YOUR OBJECTIVE – This task calls for copying every line in the data below that contains the word "Konkurs".

*** DATA FOR PROCESSING Section Begins ***

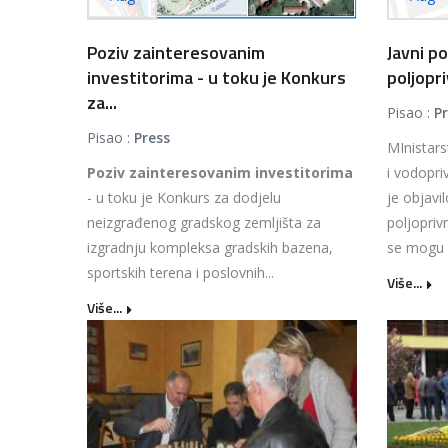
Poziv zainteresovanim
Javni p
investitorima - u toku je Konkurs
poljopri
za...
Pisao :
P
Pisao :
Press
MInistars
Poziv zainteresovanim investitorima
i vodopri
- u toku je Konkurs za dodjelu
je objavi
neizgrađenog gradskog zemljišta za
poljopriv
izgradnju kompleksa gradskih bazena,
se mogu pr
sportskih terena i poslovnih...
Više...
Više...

*** DATA FOR PROCESSING Section Ends ***
*** DATA FOR PROCESSING Section Begins ***

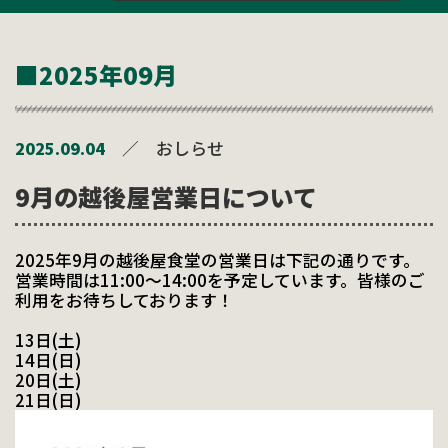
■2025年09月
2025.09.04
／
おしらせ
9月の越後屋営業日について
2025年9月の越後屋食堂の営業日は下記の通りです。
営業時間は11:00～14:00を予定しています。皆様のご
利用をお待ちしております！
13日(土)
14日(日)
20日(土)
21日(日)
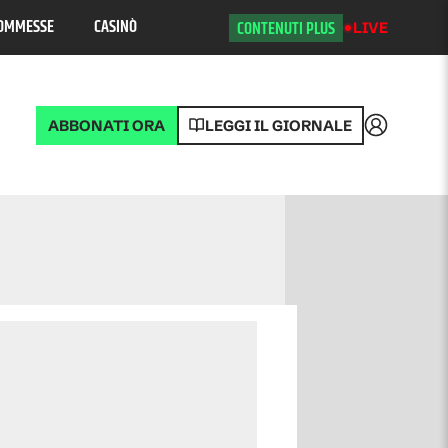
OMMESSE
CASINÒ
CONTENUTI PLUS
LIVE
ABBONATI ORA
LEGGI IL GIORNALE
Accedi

*** DATA FOR PROCESSING Section Ends ***
*** DATA FOR PROCESSING Section Begins ***

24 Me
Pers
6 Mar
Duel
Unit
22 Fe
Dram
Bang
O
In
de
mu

*** DATA FOR PROCESSING Section Ends ***

WRITTEN RESPONSE –
investitorima - u toku je Konkurs
- u toku je Konkurs za dodjelu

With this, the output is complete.